What is a sesshin ?
Touch the mind, become intimate with oneself, concentrating in zazen on the unified body and mind. This teaching was transmitted by Master Taisen Deshimaru.
Neither philosophy, nor ethics, nor religion, the Zen allows us to reach the origin of every philosophy, ethics or religion. Spring of awakening, the Zen transforms our life here and now.
Sesshin means touching the mind, it is a period where we essentially concentrate on zazen, also including samu, concentration on daily chore such as cooking or dish washing. Eventually we may practice yoga, do-in etc.
The practice of zazen is the essence of Zen.

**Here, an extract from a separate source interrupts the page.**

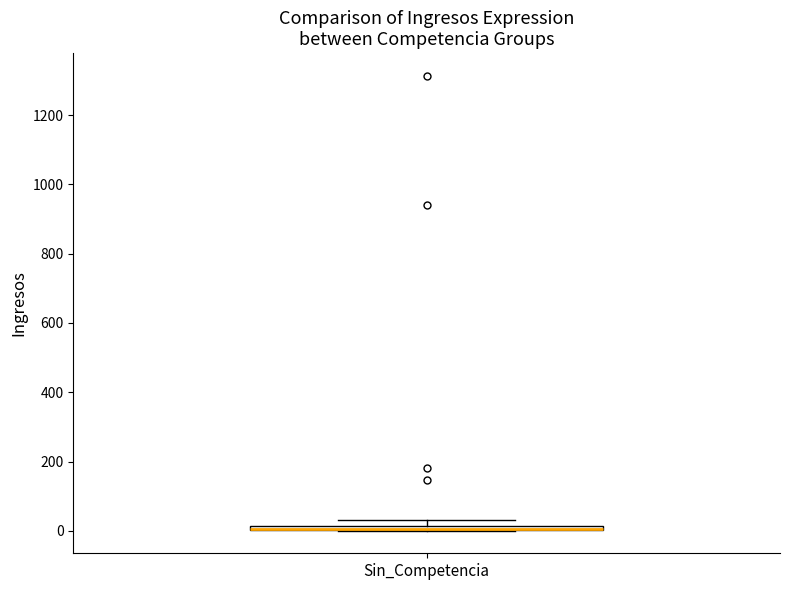

Where is the lower edge of the box for Sin_Competencia on the y-axis? The values are not printed on the chart, so give them approximately, as read against the axis.

0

Sitting facing the wall on a round cushion (zafu ), the legs in the lotus or semi lotus position, the knees laid down on the ground, the back well straight, the neck stretched, the left hand on the right hand, the edge of the hands on the abdomen, in a total immobility.

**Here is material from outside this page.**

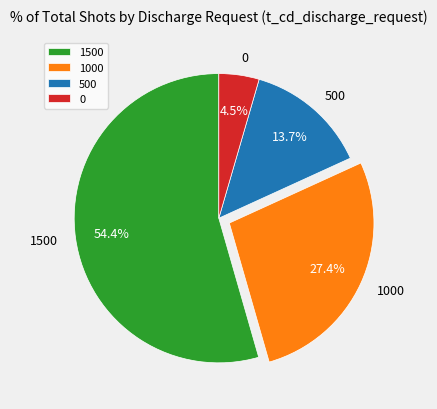

Rank the categories by value from lowest to highest.

0, 500, 1000, 1500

The breathing is quiet and the concentration is more directed to the breathing out.
The conscious mind is still, without entertaining nor rejecting the thoughts, we let them pass through the concentration on the posture and the breathing.
This sesshin is managed by Master Soko Leroux
Pierre Leroux encountered Zen in Rennes in 1986 and since then continued without interruption the practice of zen. For ten years he engaged in all the sesshins and intensive camps at The Gendronnière zen temple funded by Master Taisen Deshimaru, fullfilling duties at the temple’s kitchen.
In 1991, Master Kosen , the heir in the dharma of Master Taisen Deshimaru, ordained him zen monk the Gendronnière temple.
From 1993, when Master Kosen created his own sangha, he became the historical Tenzo of the sangha (head chief in the kitchen of a zen temple). He instructed numerous disciples in the practice of zen and samu (handyworks). In 1999 he cofounded the Barcelona’s Zen Dojo in Gracia neighbourhood.
October 2009 he received the transmission ( Shiho) from the hands of his master, Master Kosen at Yujo Nyusanji temple, in consequence becoming Master Soko, 85th successor of Shakyamuni Bouddha in the Soto Zen tradition.